Menschenrechtsverletzungen dürfen nirgendwo auf der Welt geduldet werden und sind auf’s Schärfste zu verurteilen! Dies gilt für berühmte Opfer menschenverachtender Behandlungen genauso wie für die weniger populären.
Wir als freie und demokratische Gesellschaft in Mitten eines friedlichen Europas haben die Pflicht und die Verantwortung, Missstände wie Misshandlung, Unterdrückung und Ausbeutung zu kritisieren sowie diplomatisch zu mindern. Dabei darf es keine Rolle spielen wie mächtig der Verursacher solcher Verstöße gegen internationales Recht ist, ob er von außenwirtschaftlicher Relevanz oder ein politischer Verbündeter im internationalen Beziehungsgeflecht ist.
Der gegenwärtige Aufschrei breiter Teile der europäischen Politprominenz gegen die unmenschlichen Haftbedingungen von Julija Timoschenko ist natürlich richtig und notwendig, bringt allerdings auch eine unerträgliche Doppelmoral zu Tage. So lässt ein derartiges Engagement für andere Opfer unmoralischer Behandlung nicht nur in der Ukraine zu wünschen übrig.

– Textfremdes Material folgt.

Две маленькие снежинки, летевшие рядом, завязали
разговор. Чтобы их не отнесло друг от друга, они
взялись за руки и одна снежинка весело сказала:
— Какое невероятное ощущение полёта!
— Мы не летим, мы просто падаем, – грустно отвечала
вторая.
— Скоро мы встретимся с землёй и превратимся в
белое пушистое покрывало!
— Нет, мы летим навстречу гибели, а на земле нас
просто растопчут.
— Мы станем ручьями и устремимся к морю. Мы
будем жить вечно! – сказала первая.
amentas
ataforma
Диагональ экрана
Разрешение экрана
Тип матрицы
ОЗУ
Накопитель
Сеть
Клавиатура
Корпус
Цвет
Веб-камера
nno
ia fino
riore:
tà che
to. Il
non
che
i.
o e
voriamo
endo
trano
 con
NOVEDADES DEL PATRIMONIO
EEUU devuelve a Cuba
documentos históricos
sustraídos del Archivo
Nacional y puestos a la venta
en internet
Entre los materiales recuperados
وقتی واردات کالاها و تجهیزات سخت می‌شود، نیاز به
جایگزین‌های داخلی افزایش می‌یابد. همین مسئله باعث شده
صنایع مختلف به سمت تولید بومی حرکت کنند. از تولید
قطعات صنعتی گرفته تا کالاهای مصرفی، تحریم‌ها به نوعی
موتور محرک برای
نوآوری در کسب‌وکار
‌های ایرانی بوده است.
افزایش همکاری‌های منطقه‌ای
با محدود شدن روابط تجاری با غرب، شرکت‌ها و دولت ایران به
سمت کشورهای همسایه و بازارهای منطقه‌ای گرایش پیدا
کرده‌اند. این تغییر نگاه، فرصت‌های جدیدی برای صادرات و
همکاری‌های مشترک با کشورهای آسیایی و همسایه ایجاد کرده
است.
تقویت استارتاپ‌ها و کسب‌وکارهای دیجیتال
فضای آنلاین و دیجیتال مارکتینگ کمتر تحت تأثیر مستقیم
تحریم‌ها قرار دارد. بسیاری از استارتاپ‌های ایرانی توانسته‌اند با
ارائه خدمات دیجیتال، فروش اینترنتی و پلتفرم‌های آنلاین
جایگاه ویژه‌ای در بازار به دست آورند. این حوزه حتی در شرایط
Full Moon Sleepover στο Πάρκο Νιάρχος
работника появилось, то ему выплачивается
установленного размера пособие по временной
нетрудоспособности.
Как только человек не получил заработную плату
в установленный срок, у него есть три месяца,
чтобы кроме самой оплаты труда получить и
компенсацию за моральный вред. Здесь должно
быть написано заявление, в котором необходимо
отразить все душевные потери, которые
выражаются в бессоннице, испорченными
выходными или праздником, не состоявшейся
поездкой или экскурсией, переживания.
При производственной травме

Es ist seit langem bekannt, dass die nicht unumstrittene Regierung in der Ukraine unter Ministerpräsident Janukowitsch, Menschenrechtsverletzungen zu verantworten hat oder zumindest nichts gegen solche unternimmt. Etwas dagegen getan hat bisher niemand. Sollten die Bemühungen für eine angemessene Haftunterbringung und medizinische Versorgung Timoschenkos Erfolg haben, besteht zudem die Gefahr, dass andere Menschen in der Ukraine, die ein ähnliches Schicksal erleiden, wieder in Vergessenheit geraden bzw. weiterhin keine Aufmerksamkeit bekommen.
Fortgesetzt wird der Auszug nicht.